One of the major ways we will overcome our greenhouse problems is to produce
more food off less acres. Now that we are also being called on to produce
fuel in the form of ethanol and biodiesel, it becomes doubly important to
stop ploughing up more forests to produce our requirements, and the advancements
being made by biotechnology across the world will be shown by history to be
one of the most important reforms that will help save the world.
The reality is that just as we all have an obligation to reduce our greenhouse
footprint, farmers have the same obligations, and those farmers allowed access
to biotechnology are already well down that path.
But, although farmers in more than 22 countries that encompass 53 per cent
of the world's population already grow GM crops, even they are just at the
dawn of this exciting new era. Healthier foods from biotech crops, crops that
are drought, salt and disease resistant on top of the ones that are already
insect resistant will reform the world of agriculture. We will make real contributions
to a healthier wellbeing. An example is that even a 10 per cent ethanol mix
in our fuel would reduce hydrocarbon particulates by 50 per cent which would
reduce respiratory deaths which are currently 2-3 fold our road deaths, by
more than 50 per cent. But we can only produce ethanol by growing more crop,
and cutting down more forests is not the answer to growing more crop.

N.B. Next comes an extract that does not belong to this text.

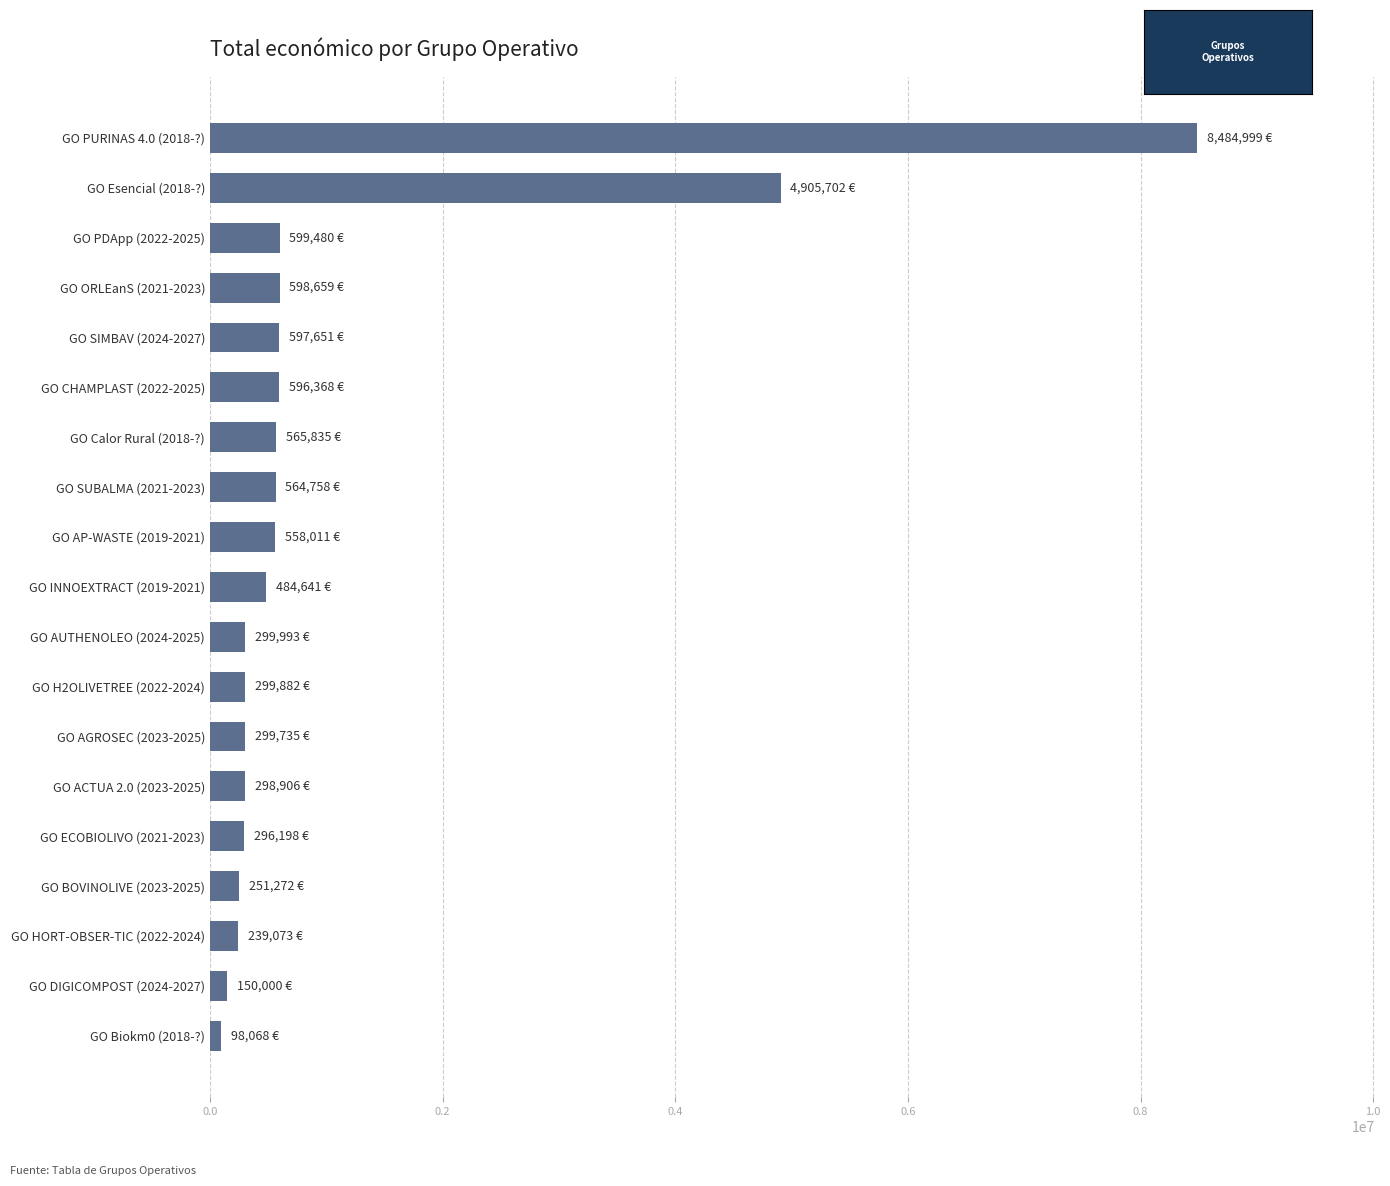

How many categories are shown in the chart?

19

Farmers are always concerned about maintaining fair trading relations with
any major supplier; not just Monsanto and Bayer, but also BP, Shell, Toyota,
GM, and Microsoft spring to mind. The only way to have a strong bargaining
position is to have a strong alternative, and with cotton and canola, conventional
crops are the alternative. For multinationals to charge us too much is to
drive us to the conventional alternatives, and they lose completely.
Instead of being dominated by Monsanto, Australian farmers have had their
access to technologies blocked by pressure groups including the multinational
green groups. Australian canola farmers are losing completely by being denied
their rights of access to this safe and tested technology.
Freedom from choice is not freedom of choice.
Source:
Jeff Bidstrup (22.5.07). Opinion: Farmers need freedom of choice on GM.